The Program in Public Health at the University of California, Irvine, (UCI) was awarded a five-year, $2.7 million grant by the National Institute of Environmental Health Sciences to study the impact of lead exposure during pregnancy on early childhood and children’s school performance, according to a UCI news release.
Lead exposure can seriously harm children’s health. Even low levels of lead exposure can negatively affect learning outcomes, attention span and academic achievement, according to the Centers for Disease Control and Prevention. What’s more, Latino, Black and low-income children over age 5 in the United States are disproportionately exposed to lead compared with non-Latino white children from higher-income families.

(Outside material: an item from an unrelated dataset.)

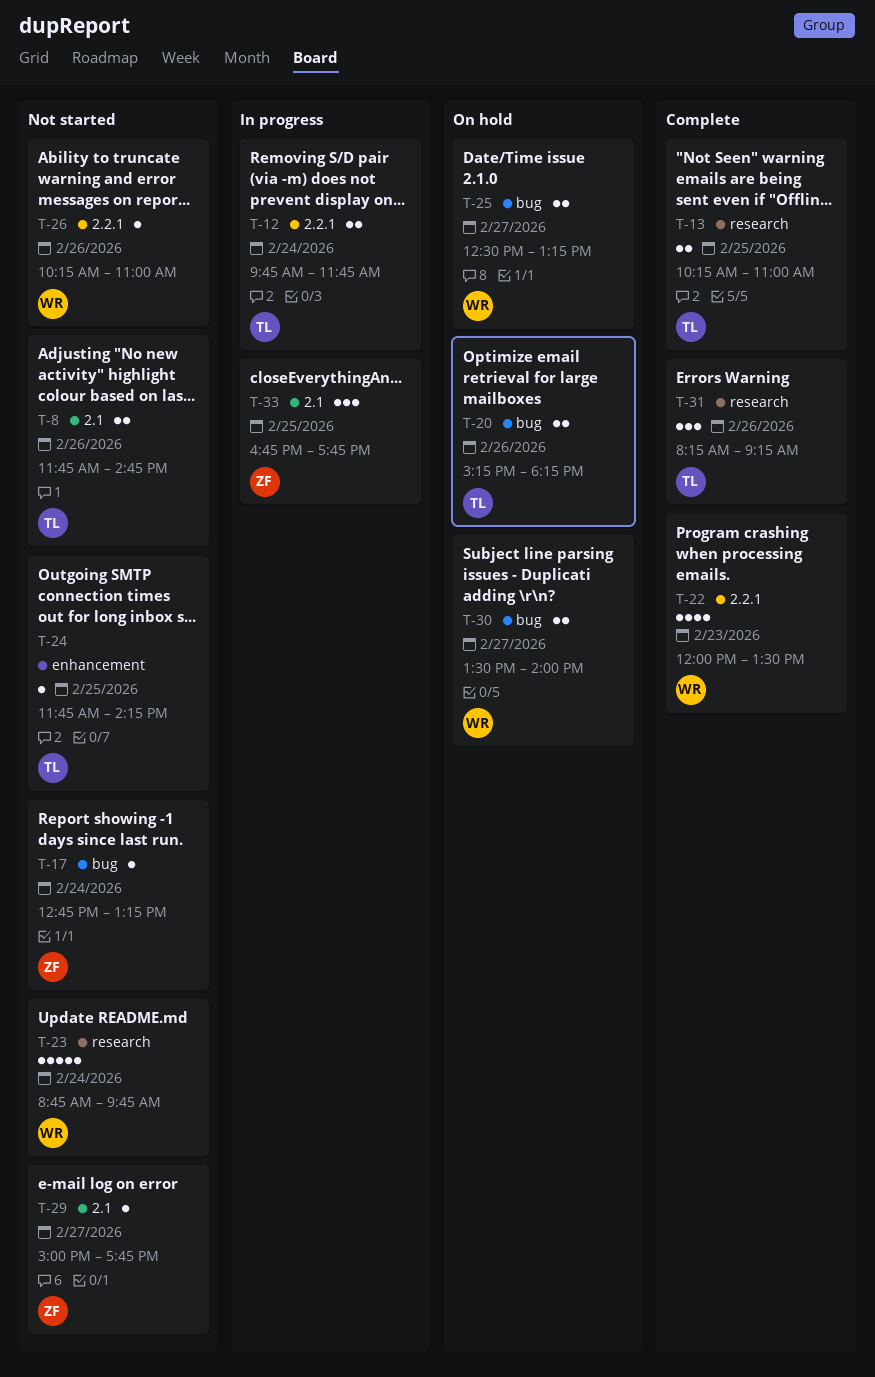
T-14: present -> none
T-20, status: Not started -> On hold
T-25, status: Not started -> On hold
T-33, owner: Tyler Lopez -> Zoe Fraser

The grant will fund a new study led by researchers Jun Wu, PhD, UCI professor of environmental and occupational health, Alana LeBrón, PhD, UCI assistant professor of health, society and behavior, and Chicano/Latino studies and Patricia Flores, director of Orange County Environmental Justice.
“Our overarching goal is to analyze the link between lead exposure and children’s academic performance and neurobehavioral outcomes, identify risk factors of current lead exposure, improve childhood lead screening and intervention, and—most importantly—develop and implement a public health equity action plan,” Wu told UCI.
In 2020, Santa Ana, California, lead contamination in the city’s soil gave rise to a crisis that disproportionately affected lower-income households and people of color. The new study aims to recruit 600 7- to 10-year-old Santa Ana schoolchildren.
Researchers will determine early and current levels of exposure to lead and other metals using baby teeth and blood as biomarkers. Using the biomarker data, researchers will review school records to analyze academic performance use data from surveys to assess behavioral indicators, such as aggressive behavior, attention problems, anxiety/depression, rule breaking, social issues and other mental health issues, according to UCI.
“A crucial component of a successful and effective community-academic partnership is to disseminate the knowledge we develop together to equip community members to advocate for structural changes to improve their health and well-being,” said LeBrón. “Our public health equity action plan is intended to raise awareness of the health and academic implications of lead exposure and mitigation strategies.”